Under the Limitation Act 1980, squatters are able to acquire title to land by proving that they have been in adverse possession for at least 12 years. Claims by and against squatters under this regime are heard by the courts.  


The 1980 Act used to apply to both registered and unregistered land. However, the Land Registration Act 2002 introduces a new statutory scheme where title has been registered at the Land Registry. Swan Housing Association Ltd v Gill [2012] EWHC 3129 (QB) highlights the importance of following the procedures prescribed by the 2002 Act when relying on adverse possession to claim title to registered land.


The point emerged when a landlord sought an injunction for anti-social behaviour against a tenant. The landlord claimed that the tenant was obstructing a passageway and trespassing in a garden. The tenant claimed that he had been in adverse possession of the land and made an application to the Land Registry to substantiate his claim. Did the county court have jurisdiction to determine the tenant’s claim while dealing with the landlord’s application for an injunction?
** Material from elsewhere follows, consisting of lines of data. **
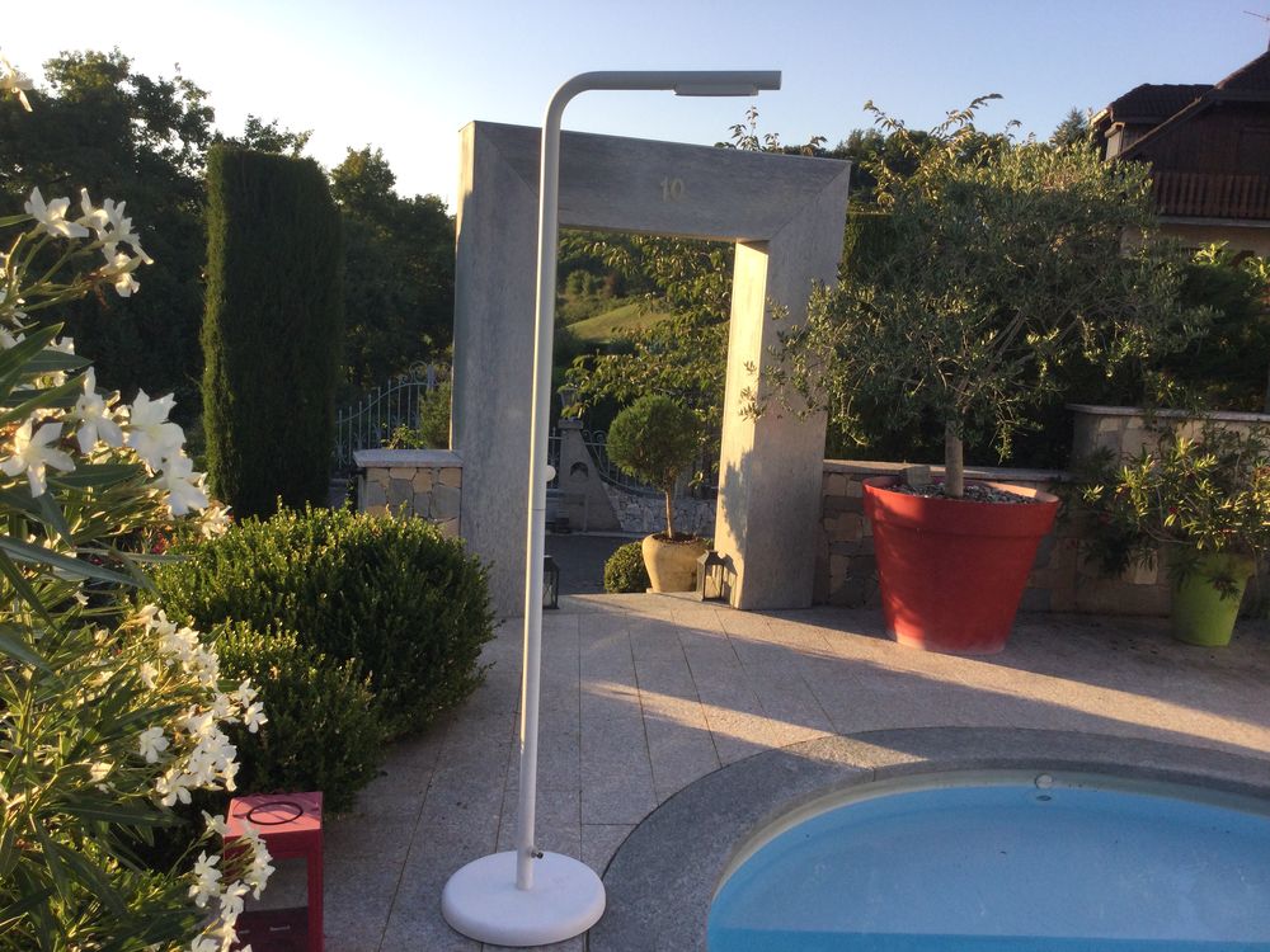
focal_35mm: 31
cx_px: 635
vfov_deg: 45.4
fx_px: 1137
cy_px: 476
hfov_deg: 58.4
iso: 25
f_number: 2.4
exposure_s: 1/344
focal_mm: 3.3
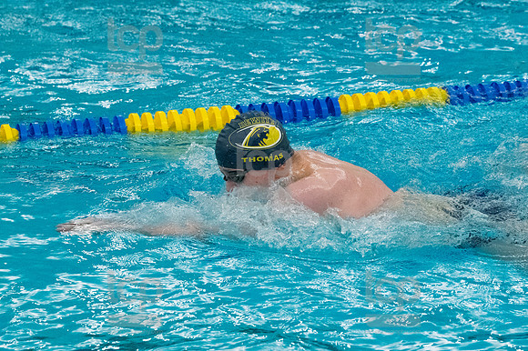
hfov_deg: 13.7
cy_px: 176
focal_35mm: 150
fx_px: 2199
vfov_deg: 9.1
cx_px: 264
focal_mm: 100
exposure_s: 1/1250
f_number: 5
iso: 10000
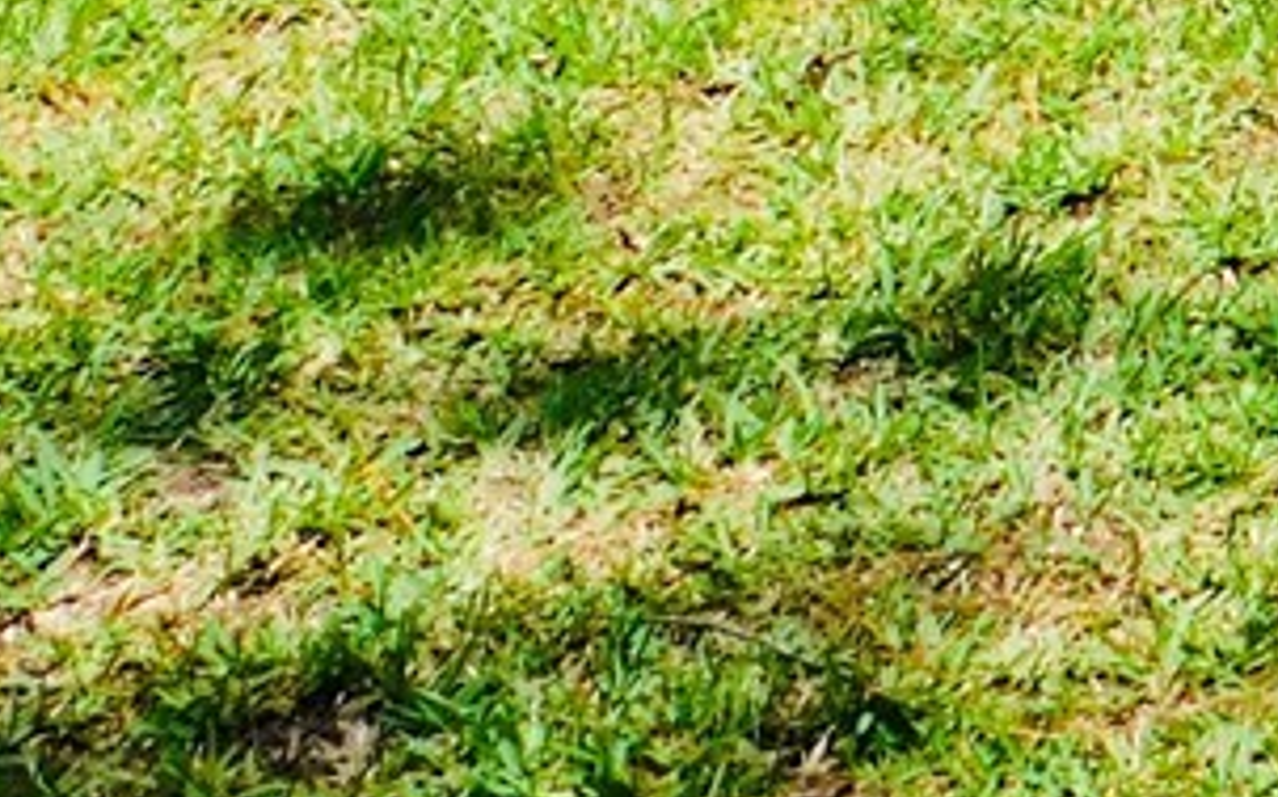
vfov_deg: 7.1
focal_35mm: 168
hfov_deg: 11.8
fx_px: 5848
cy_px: -1472
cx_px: 2071
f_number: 3.2
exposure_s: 1/1250
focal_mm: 5.3
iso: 125
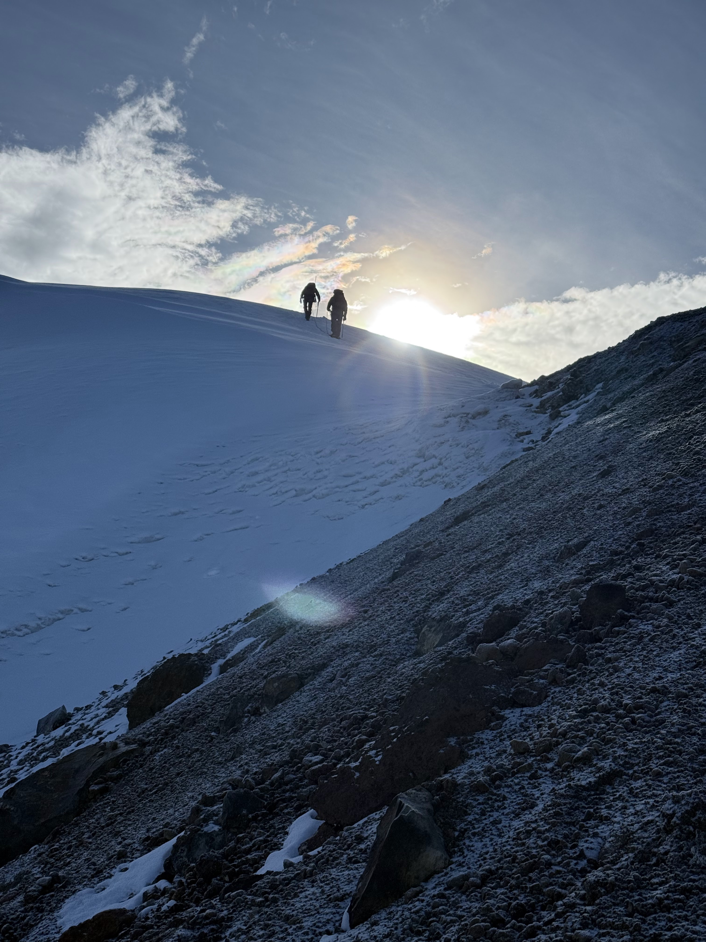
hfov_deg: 30.3
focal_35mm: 48
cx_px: 353
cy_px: 471
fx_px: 1305
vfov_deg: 39.7
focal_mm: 6.76
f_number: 1.78
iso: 50
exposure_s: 1/11364
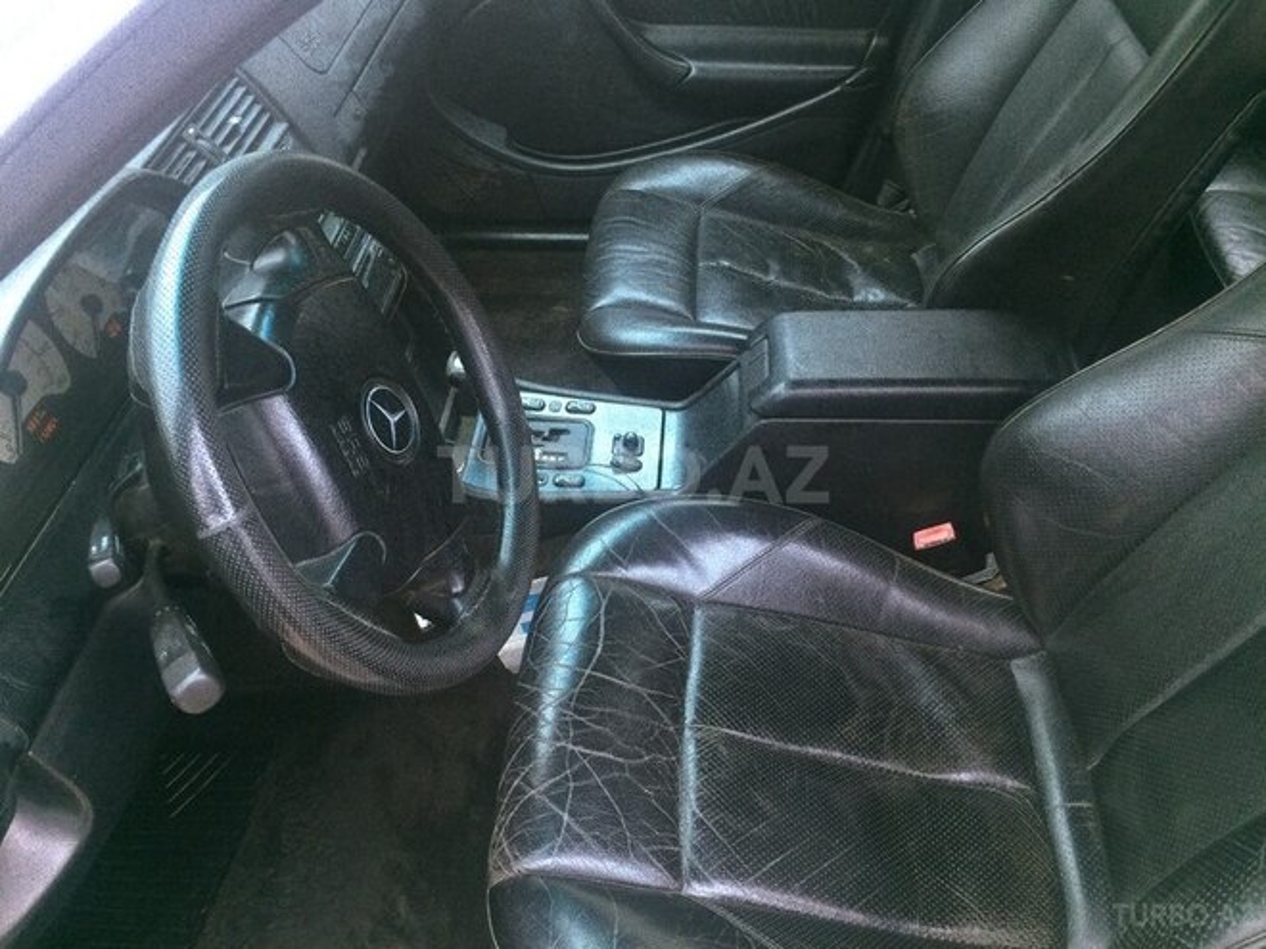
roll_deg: +1.9
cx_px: 633
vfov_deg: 48.2
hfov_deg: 61.7
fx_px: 1061
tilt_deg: -42.5
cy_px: 474
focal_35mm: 29
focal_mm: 4.15
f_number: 2.2
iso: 64
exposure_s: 1/33
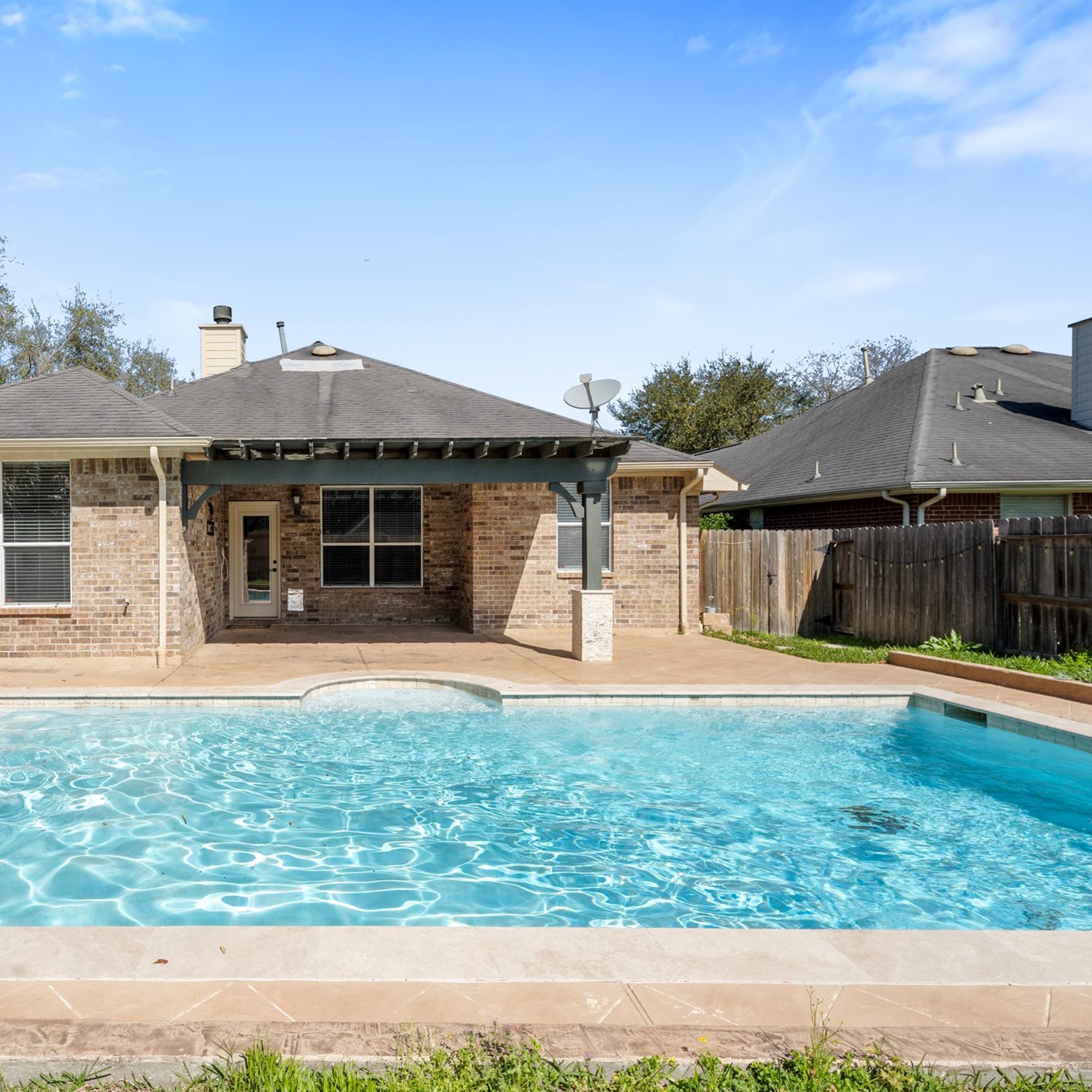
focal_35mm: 21
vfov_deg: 72.1
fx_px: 749
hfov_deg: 69.1
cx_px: 324
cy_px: 541
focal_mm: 16
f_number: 9
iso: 800
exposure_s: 1/640
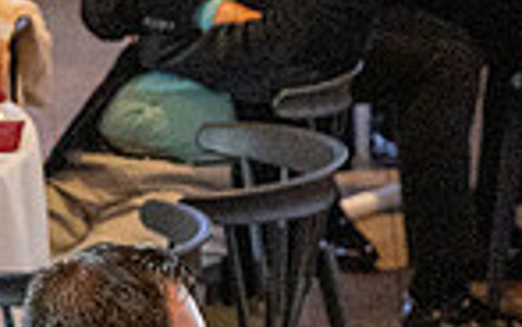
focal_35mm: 655
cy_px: 673
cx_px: 327
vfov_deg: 2.0
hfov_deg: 3.2
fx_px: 9322
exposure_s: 1/200
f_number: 4
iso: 3200
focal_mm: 120
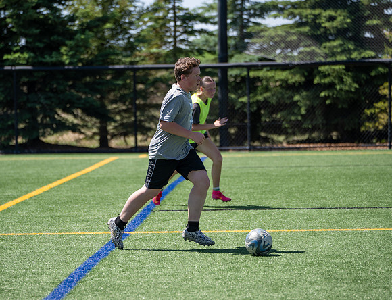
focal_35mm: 139
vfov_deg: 10.8
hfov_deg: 14.1
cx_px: 160
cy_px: 150
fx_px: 1585
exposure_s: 1/800
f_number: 2.8
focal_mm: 120
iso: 50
The High Court explained that adverse possession has no effect on title to registered land. Consequently, squatters must make a successful application for registration to deprive a registered proprietor of title to land.


The new statutory procedure puts the Land Registry in charge and the court cannot adjudicate unless and until a squatter has made an application for registration, because there is nothing for the court to adjudicate upon until then. However, the court does retain jurisdiction to determine whether squatters have acquired title under the new regime if they are defending possession proceedings brought against them. Indeed, squatters cannot apply for registration in such circumstances: section 98(5) and schedule 6 para 1(3) Land Registration Act 2002.


The landlord sought to rely on the provisions of section 21 of the County Courts Act 1984, which empowers the county court to hear and determine any action for the recovery of land, or in which title to any hereditament comes in question. However, the landlord was seeking an injunction to put a stop to the tenant’s anti-social behaviour and the 1984 Act could not possibly take precedence over the specific provisions set out in the Land Registration Act 2002. 


It would be wrong for the county court to usurp functions that must be discharged, in the first instance, by the Land Registry. Therefore, the application to the Land Registry must be allowed to proceed. The county court could then deal with the application for the injunction in the light of the outcome of the tenant’s application to be registered with title to the land.


It is worth noting that the 2002 Act requires the Land Registry to refer disputes to its adjudicator to determine. However, the adjudicator can direct one or other of the parties to commence court proceedings instead. The courts also continue to exercise appellate jurisdiction over the adjudicator and have, on occasion, been involved in parallel proceedings issued to bring matters to a head where an adjudication has been delayed: see EF Clarke (Goldsmiths) Ltd v William Sapcote & Sons Ltd [2006] EWHC 2870 (Ch).